I want to start the project with immediately building a working prototype, even though I havn't got all the details worked out yet. I'm calling it "Landbeest Zero".
The main thing I want to try out with Zero is leg movement for simple locomotion along a straight line. I'm not worrying too much about the intricacies of the drivetrain at this point, as long as the legs move like they're supposed to. And I'm not above stealing parts of the design if it means getting the prototype done quicker.
The main thing I want to "steal" is a linear actuator to use with the two servo motors. After a little browsing I found this design by [fastmike75] on Thingiverse. It's compact, rugged and easy to print —just what I need.

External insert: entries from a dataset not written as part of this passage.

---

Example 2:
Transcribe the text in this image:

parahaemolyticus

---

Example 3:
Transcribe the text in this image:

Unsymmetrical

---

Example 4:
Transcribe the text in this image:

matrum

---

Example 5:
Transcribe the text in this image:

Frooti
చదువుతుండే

I imported the linear actuator model into Tinkercad and designed the rest of the prototype around it. I probably should learn how to use a real CAD suite at some point, but Tinkercad is pretty much perfect for small tasks like this.
When modelling mechanical parts for 3d printing I prefer to print a very flimsy first draft since I usually have to change something and print it over again anyway. But this time most parts came out serviceable enough on first try —hence the exposed infill here and there.

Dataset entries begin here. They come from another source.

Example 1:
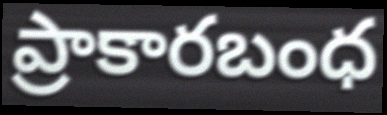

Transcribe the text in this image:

ప్రాకారబంధ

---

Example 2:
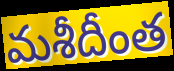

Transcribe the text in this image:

మశీదీంత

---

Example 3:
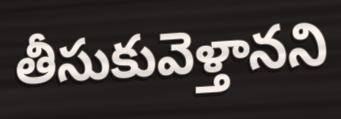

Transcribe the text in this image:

తీసుకువెళ్తానని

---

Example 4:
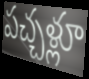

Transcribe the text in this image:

పచ్చళ్లూ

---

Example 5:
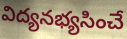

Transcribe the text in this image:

విద్యనభ్యసించే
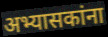
अभ्यासकांना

Next I attach the hinge parts that connects one side of each leg directly to the chassis. Note how they aren't symmetrically placed on each corner. (I'll go into why in a later post.)
And no, I didn't sneeze on the lower-right hinge. It broke and I had to fix it with hot glue.
Finally there's the two slidy things, which connects two legs to each linear actuator:
Landbeest Zero is a mess of hot glued ill-fitting parts and it barely holds together. But it works dammit, and I feel very encouraged to start on round two of this project.